§ Work task: Which lines of the records below contain the word "Friedenstraße"? Show each one.

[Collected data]
========================================
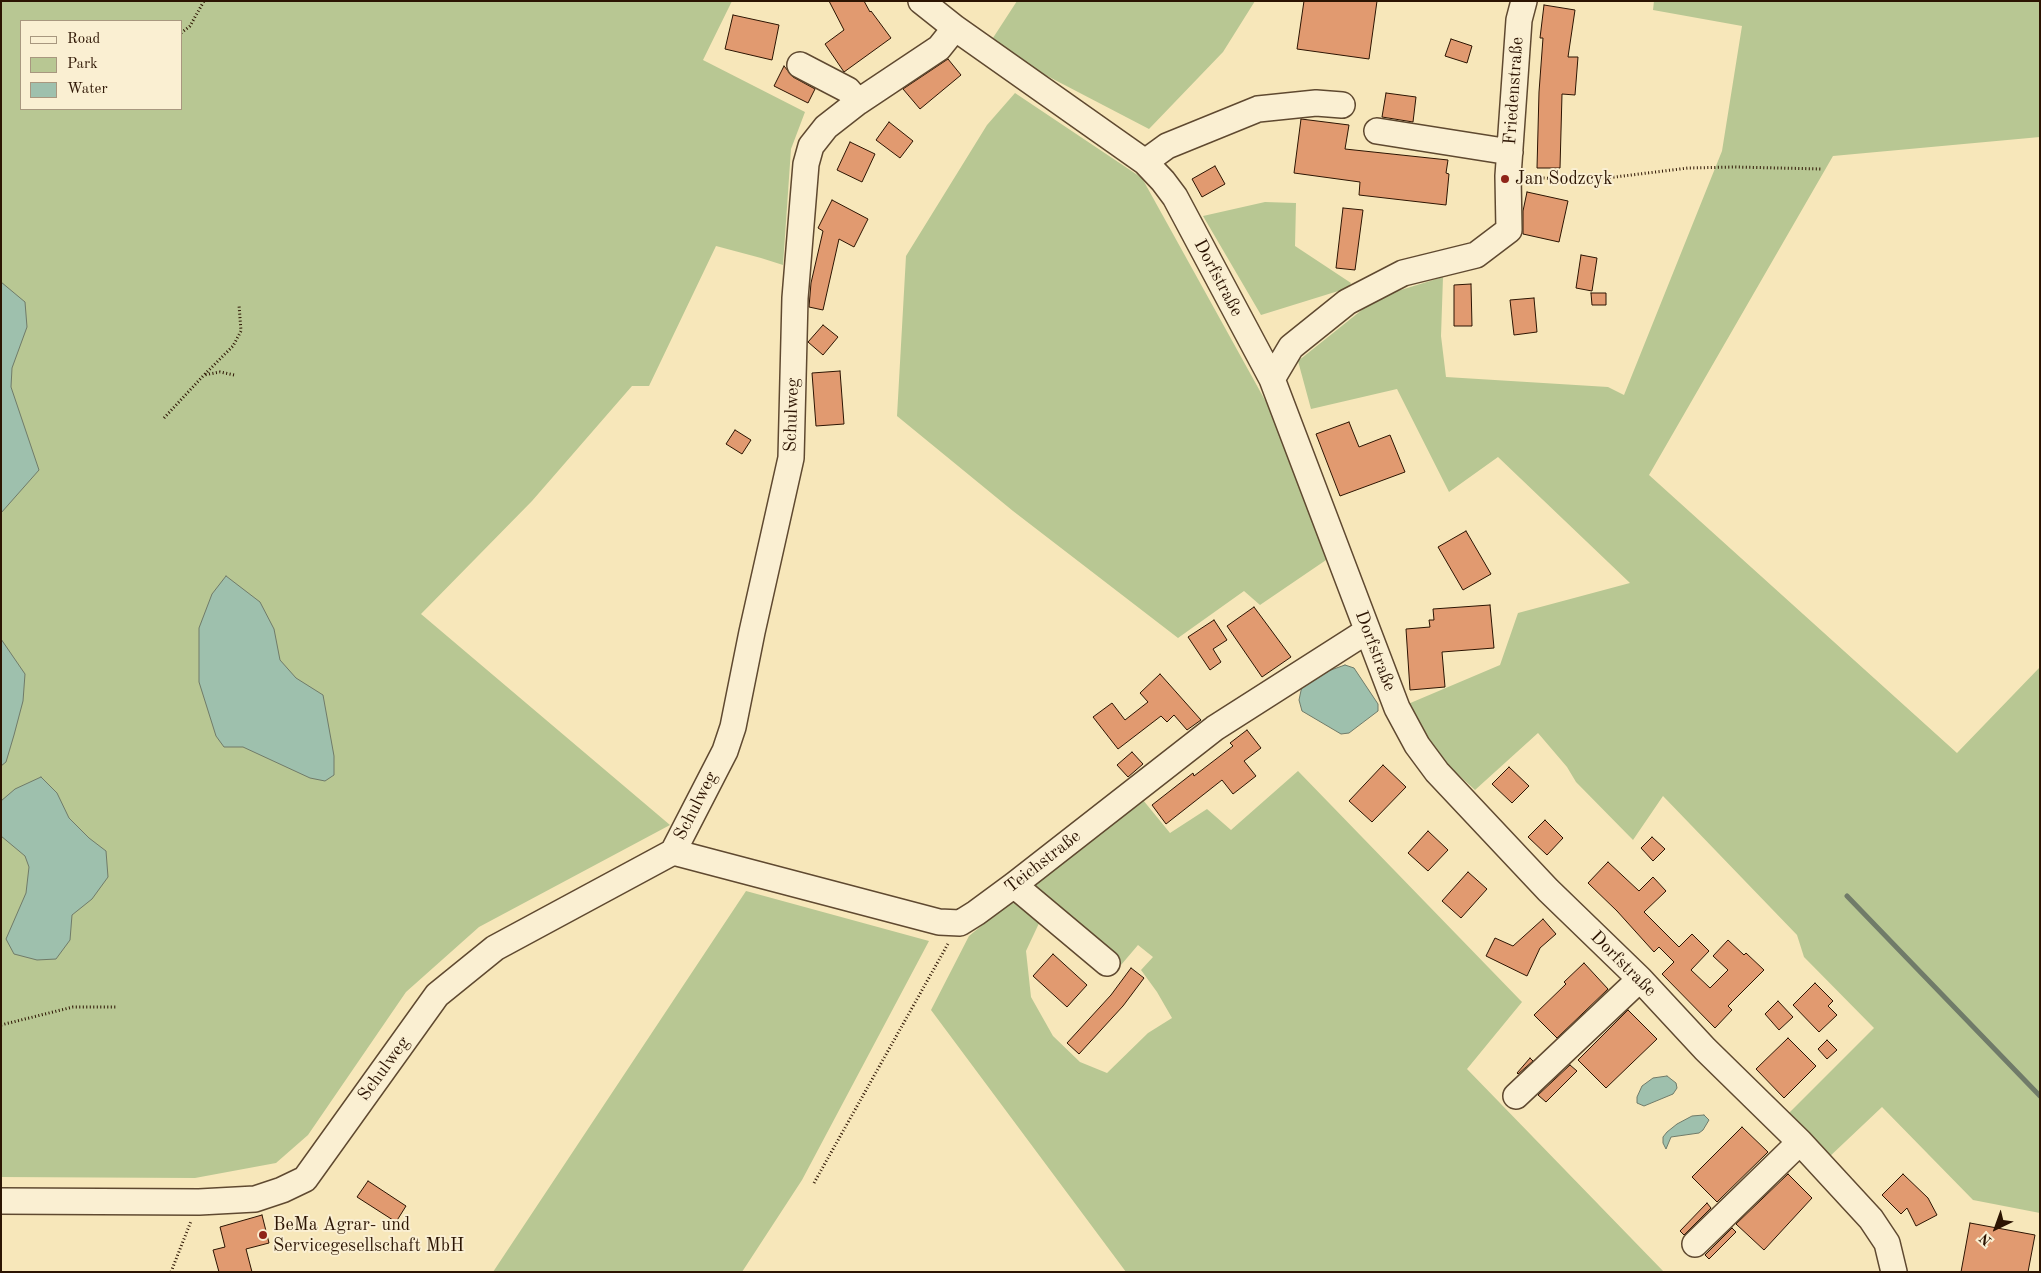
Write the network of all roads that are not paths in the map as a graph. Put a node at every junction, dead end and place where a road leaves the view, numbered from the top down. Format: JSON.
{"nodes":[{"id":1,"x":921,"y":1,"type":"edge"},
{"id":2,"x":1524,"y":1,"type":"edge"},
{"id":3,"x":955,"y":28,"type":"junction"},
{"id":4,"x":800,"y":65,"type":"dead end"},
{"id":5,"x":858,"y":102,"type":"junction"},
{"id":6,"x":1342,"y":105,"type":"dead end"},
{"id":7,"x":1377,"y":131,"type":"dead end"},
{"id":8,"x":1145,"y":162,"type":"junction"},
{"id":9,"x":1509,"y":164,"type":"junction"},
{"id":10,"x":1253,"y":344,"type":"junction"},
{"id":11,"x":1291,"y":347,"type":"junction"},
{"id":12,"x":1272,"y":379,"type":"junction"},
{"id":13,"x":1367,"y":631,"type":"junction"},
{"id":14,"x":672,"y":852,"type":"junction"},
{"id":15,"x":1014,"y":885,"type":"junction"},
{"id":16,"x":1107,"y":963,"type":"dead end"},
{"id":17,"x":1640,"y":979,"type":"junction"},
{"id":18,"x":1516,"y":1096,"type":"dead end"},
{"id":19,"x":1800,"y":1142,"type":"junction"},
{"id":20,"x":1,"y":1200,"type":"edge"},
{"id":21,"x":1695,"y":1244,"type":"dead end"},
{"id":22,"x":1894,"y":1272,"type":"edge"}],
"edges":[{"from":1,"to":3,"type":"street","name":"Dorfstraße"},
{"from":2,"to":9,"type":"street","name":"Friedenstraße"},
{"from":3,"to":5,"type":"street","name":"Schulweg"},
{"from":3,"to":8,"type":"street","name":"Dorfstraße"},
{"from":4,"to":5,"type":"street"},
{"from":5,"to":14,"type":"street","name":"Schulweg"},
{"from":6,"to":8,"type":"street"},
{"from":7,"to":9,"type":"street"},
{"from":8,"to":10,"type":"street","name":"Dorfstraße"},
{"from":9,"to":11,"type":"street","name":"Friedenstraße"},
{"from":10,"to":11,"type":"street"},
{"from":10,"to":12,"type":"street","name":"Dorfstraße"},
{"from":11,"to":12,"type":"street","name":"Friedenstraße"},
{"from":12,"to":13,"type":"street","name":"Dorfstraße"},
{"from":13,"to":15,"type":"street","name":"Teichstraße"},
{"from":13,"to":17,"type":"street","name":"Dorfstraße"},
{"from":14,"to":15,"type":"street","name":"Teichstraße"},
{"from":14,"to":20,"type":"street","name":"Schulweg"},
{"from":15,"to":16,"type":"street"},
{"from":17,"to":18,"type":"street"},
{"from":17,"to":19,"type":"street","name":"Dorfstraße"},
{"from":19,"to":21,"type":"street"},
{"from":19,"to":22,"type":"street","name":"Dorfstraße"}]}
========================================
§ Your solution:
{"from":2,"to":9,"type":"street","name":"Friedenstraße"},
{"from":9,"to":11,"type":"street","name":"Friedenstraße"},
{"from":11,"to":12,"type":"street","name":"Friedenstraße"},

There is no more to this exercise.